§ **Exercise prompt**: The records below are made of lines; count those holding the word "dashed" and give the number only.

§ **Object modification listings**:
'''

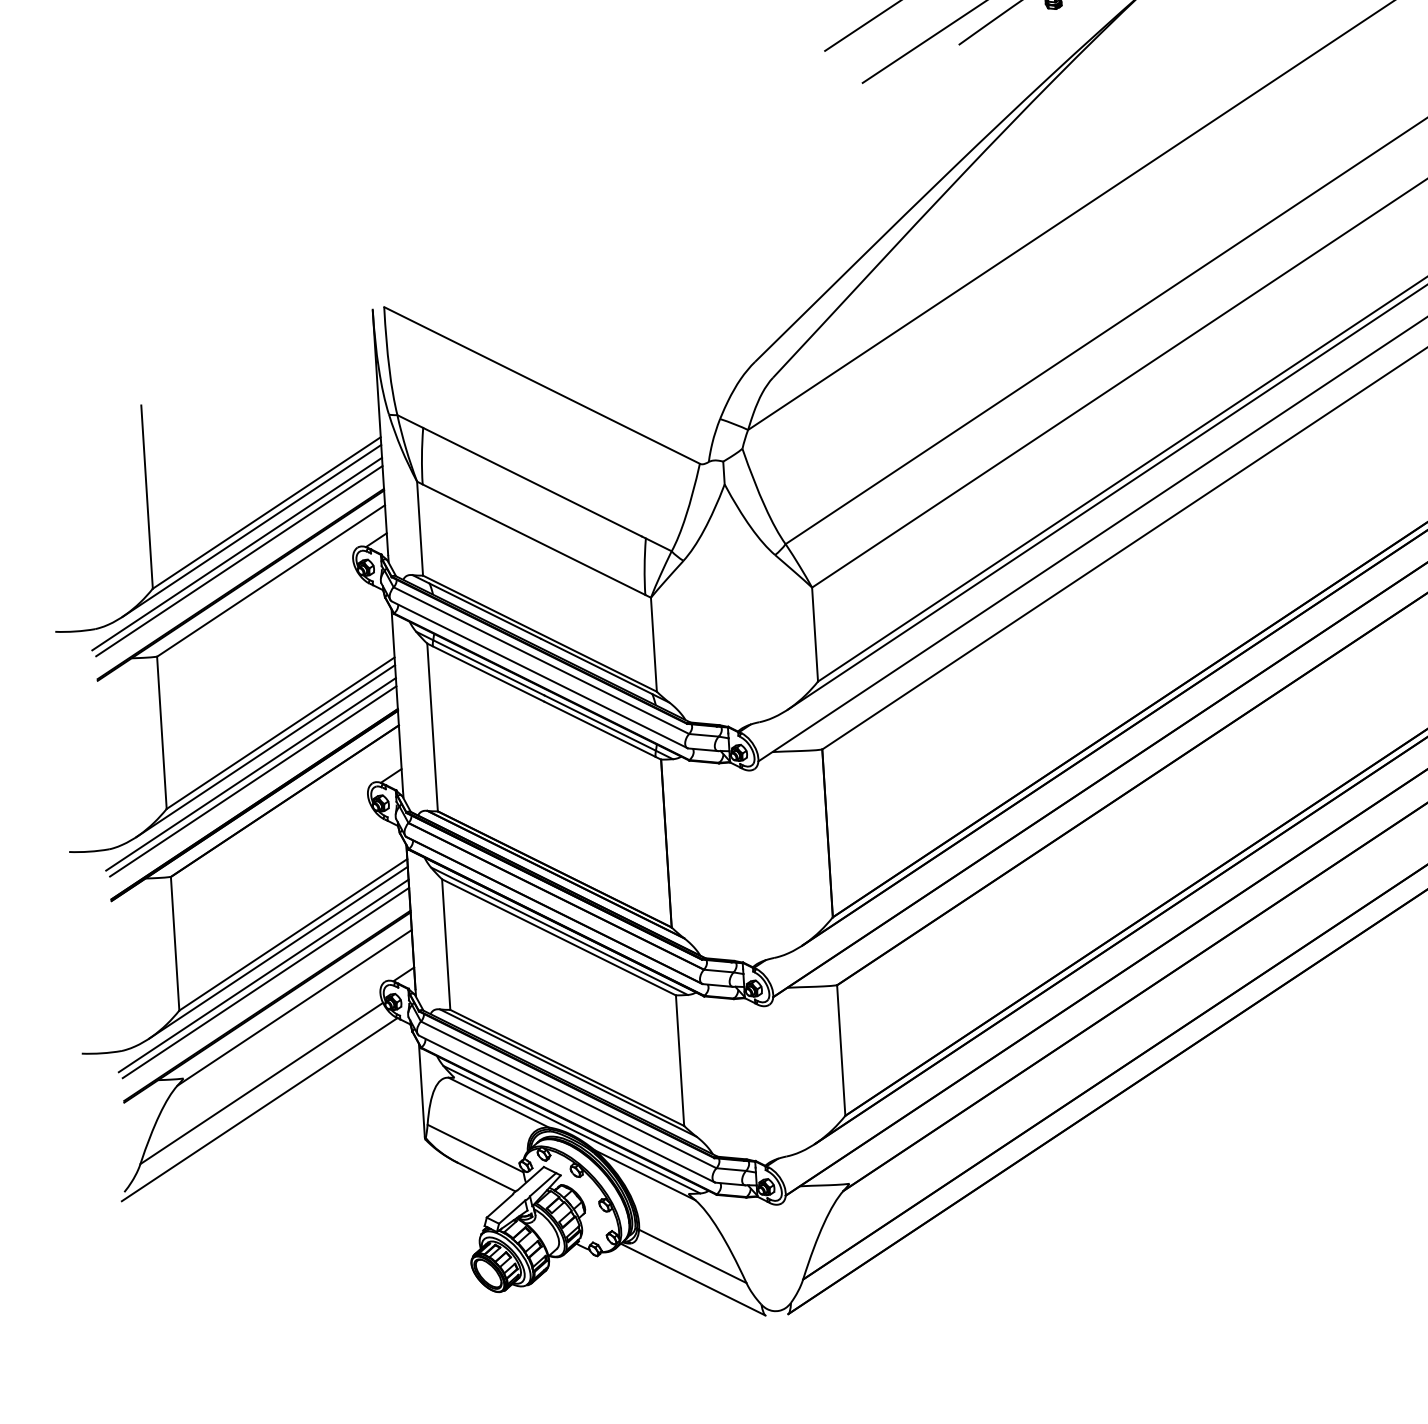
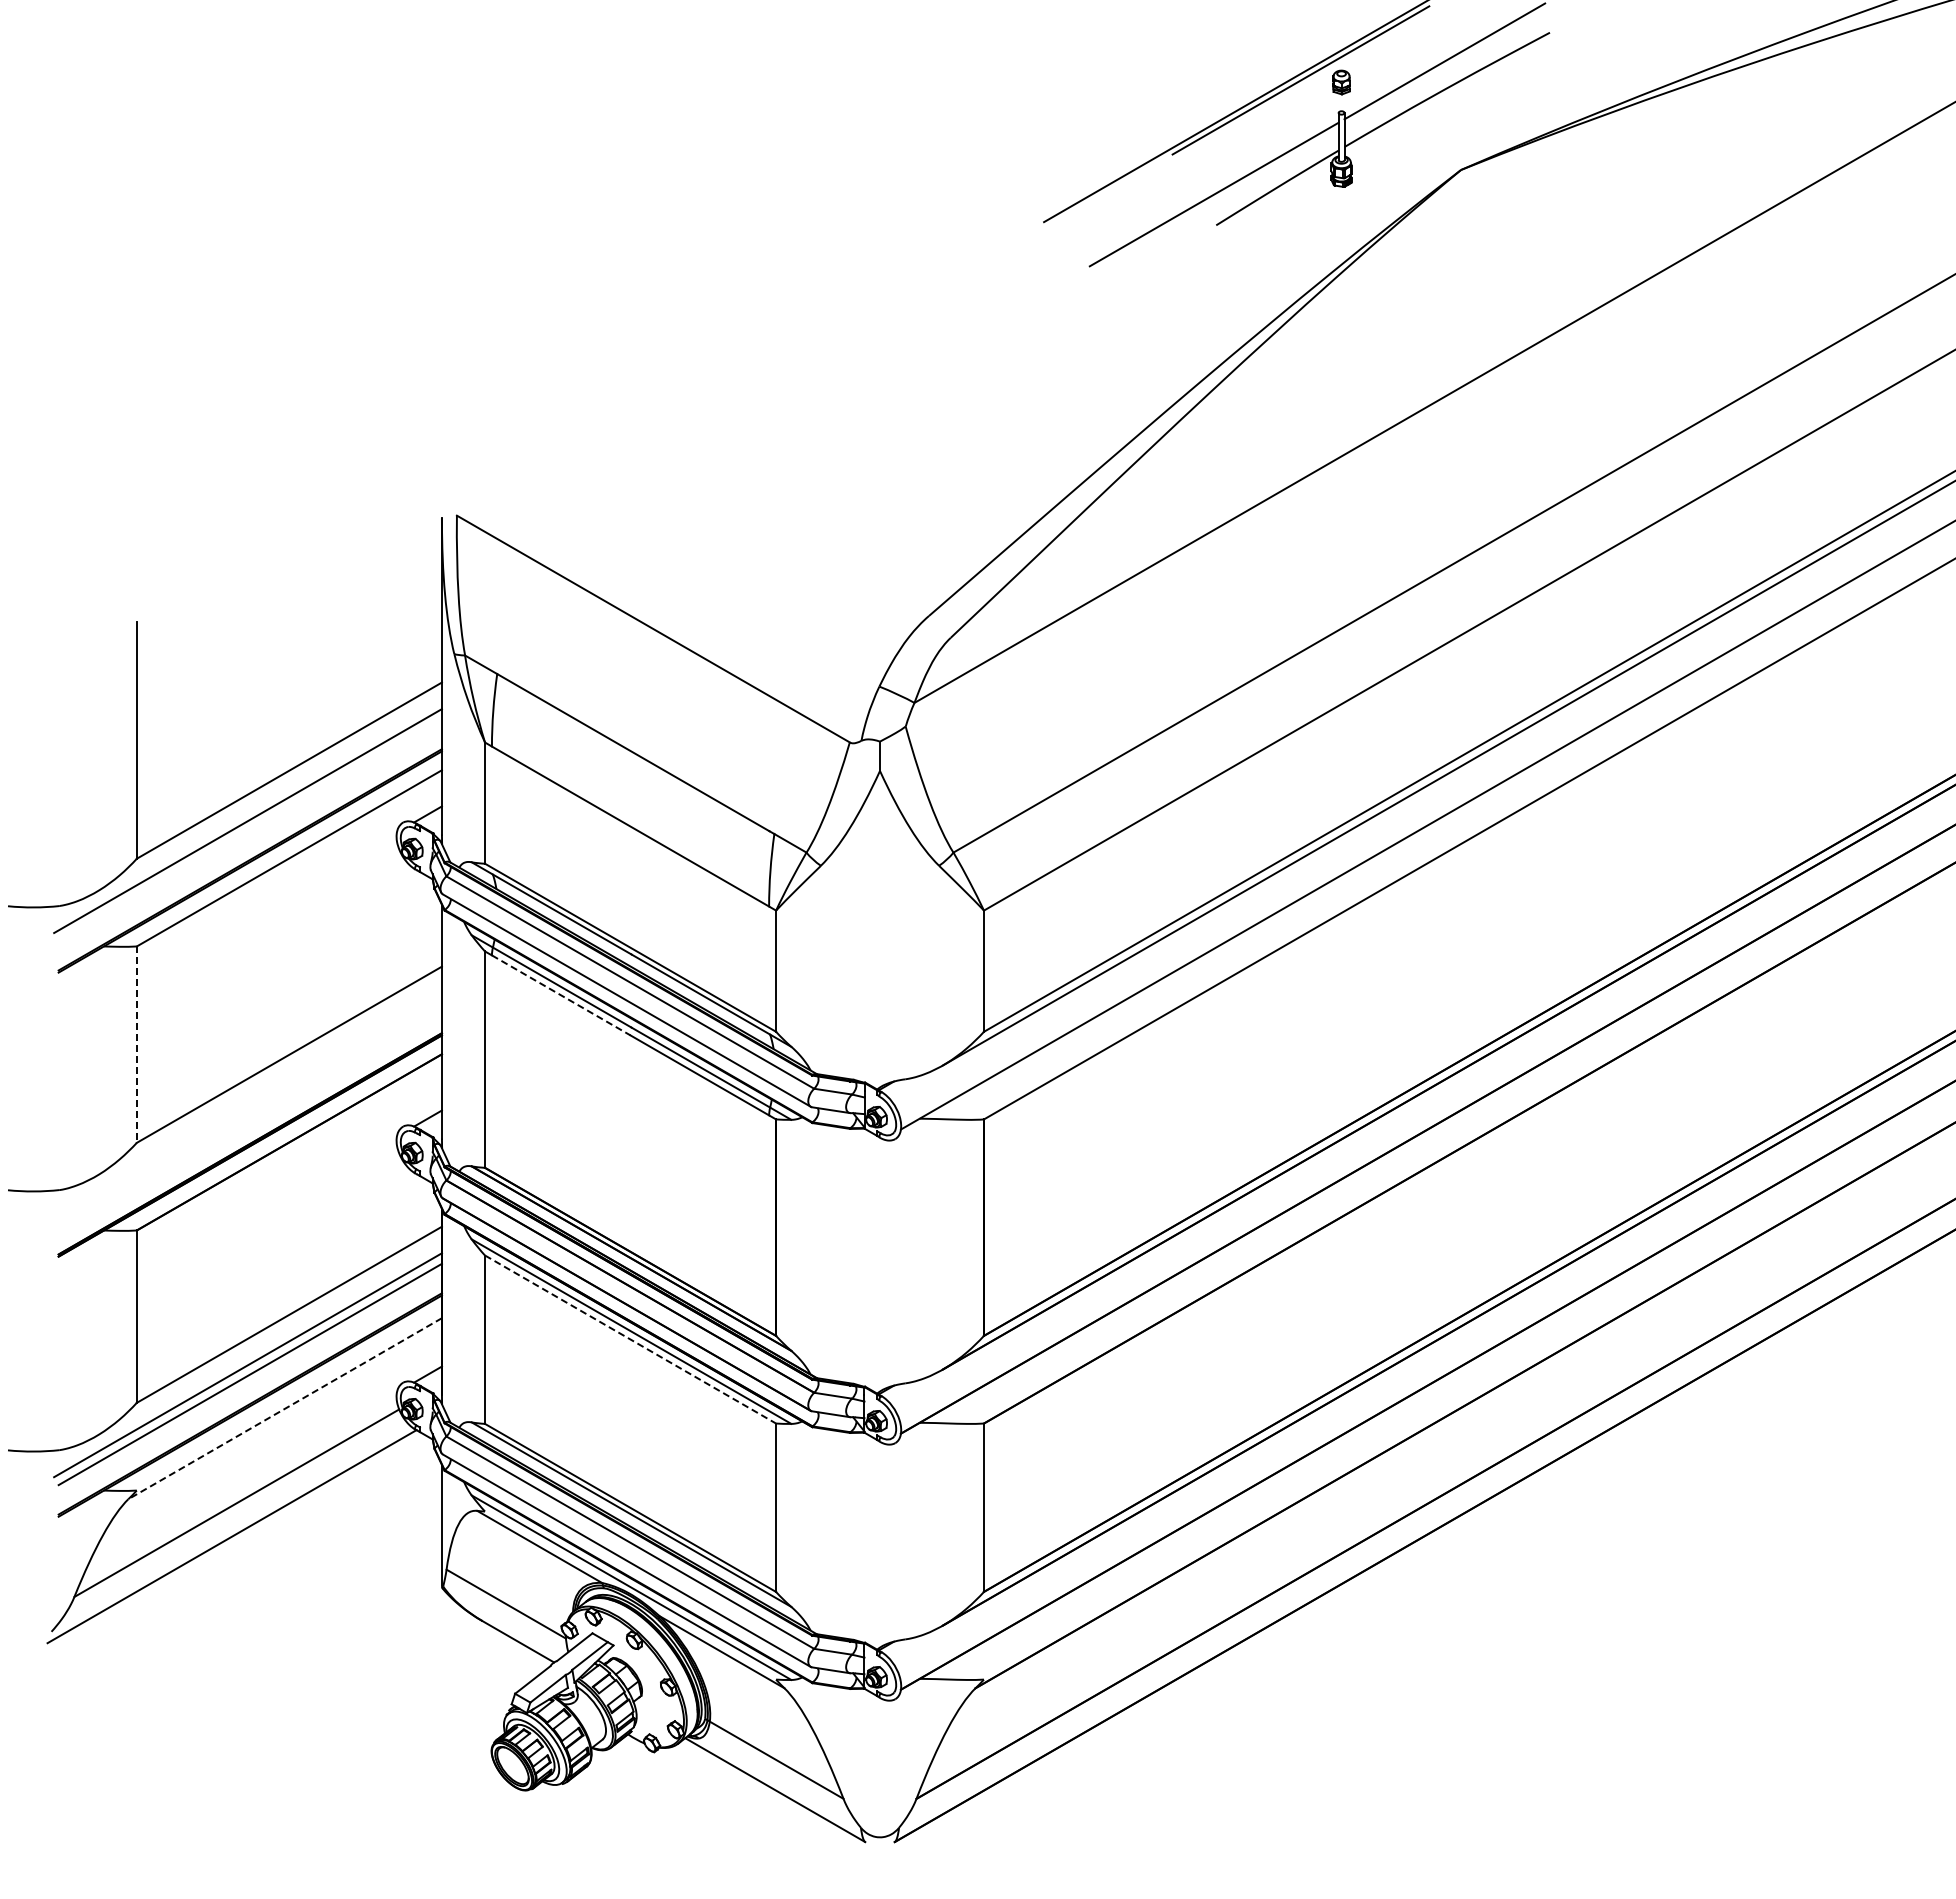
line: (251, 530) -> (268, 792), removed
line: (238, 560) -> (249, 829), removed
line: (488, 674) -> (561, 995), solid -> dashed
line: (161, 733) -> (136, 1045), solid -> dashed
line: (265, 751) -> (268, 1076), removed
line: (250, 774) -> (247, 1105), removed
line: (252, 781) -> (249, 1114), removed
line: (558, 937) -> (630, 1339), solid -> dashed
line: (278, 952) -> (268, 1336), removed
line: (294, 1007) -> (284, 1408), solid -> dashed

'''

§ **Completed task**: 4